[Saved entries]
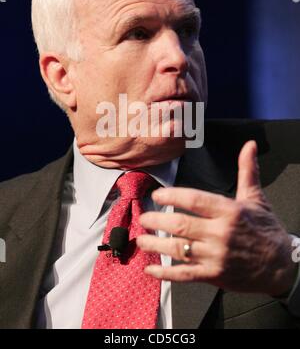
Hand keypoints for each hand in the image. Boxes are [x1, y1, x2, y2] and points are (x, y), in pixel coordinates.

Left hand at [137, 141, 296, 295]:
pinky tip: (151, 268)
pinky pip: (185, 275)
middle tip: (144, 217)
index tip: (157, 195)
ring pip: (178, 249)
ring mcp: (216, 256)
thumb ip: (247, 170)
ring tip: (141, 238)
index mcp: (229, 211)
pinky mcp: (214, 275)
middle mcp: (220, 233)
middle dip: (156, 220)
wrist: (281, 264)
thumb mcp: (256, 197)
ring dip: (155, 244)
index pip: (194, 200)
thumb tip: (249, 146)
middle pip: (180, 224)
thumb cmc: (266, 229)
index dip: (171, 196)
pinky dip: (165, 273)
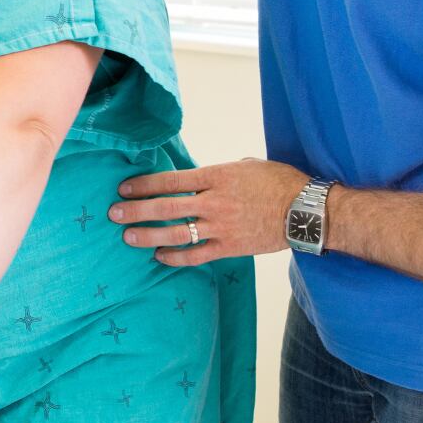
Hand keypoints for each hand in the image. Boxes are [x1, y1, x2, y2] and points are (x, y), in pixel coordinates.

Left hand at [109, 158, 309, 264]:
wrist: (307, 211)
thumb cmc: (280, 182)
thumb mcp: (247, 166)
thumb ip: (220, 173)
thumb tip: (203, 178)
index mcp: (217, 176)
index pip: (171, 180)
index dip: (144, 185)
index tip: (124, 188)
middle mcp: (214, 202)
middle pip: (166, 207)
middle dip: (136, 211)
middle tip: (114, 213)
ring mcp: (221, 227)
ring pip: (176, 233)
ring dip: (149, 236)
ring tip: (128, 237)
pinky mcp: (230, 248)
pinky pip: (197, 255)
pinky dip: (176, 257)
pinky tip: (159, 256)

# ACTIVITY
Write out the records once more, exactly as they stand, with no images.

# FINISHED EXERCISE
Hand keypoints for each hand in the image. Boxes are [x1, y1, x2, y2] and points are (x, y), in pixel coordinates.

Left hand at [137, 141, 296, 295]:
pinky tip: (151, 268)
pinky pip: (185, 275)
middle tip: (144, 217)
index tip: (157, 195)
ring pip: (178, 249)
ring mcp: (216, 256)
thumb ip: (247, 170)
ring tip: (141, 238)
index mcp: (229, 211)
pinky mcp: (214, 275)
middle mcp: (220, 233)
middle dip: (156, 220)
wrist: (281, 264)
thumb mcp: (256, 197)
ring dip: (155, 244)
index pip: (194, 200)
thumb tip: (249, 146)
middle pip: (180, 224)
thumb cmc: (266, 229)
index dip: (171, 196)
pinky dip: (165, 273)
Hand keypoints for each hand in the image. Boxes are [x1, y1, x2, y2] and points are (x, y), in pixel coordinates.

Left hand at [109, 158, 309, 264]:
wrist: (307, 211)
thumb cmc: (280, 182)
thumb mcp: (247, 166)
thumb ip: (220, 173)
thumb tip: (203, 178)
index mcp: (217, 176)
index pip: (171, 180)
index dip: (144, 185)
index tip: (124, 188)
middle mcp: (214, 202)
middle pip: (166, 207)
middle dip: (136, 211)
middle tip: (114, 213)
ring mcp: (221, 227)
ring pip: (176, 233)
ring dip: (149, 236)
ring tip: (128, 237)
pinky mcp: (230, 248)
pinky pip: (197, 255)
pinky dip: (176, 257)
pinky tip: (159, 256)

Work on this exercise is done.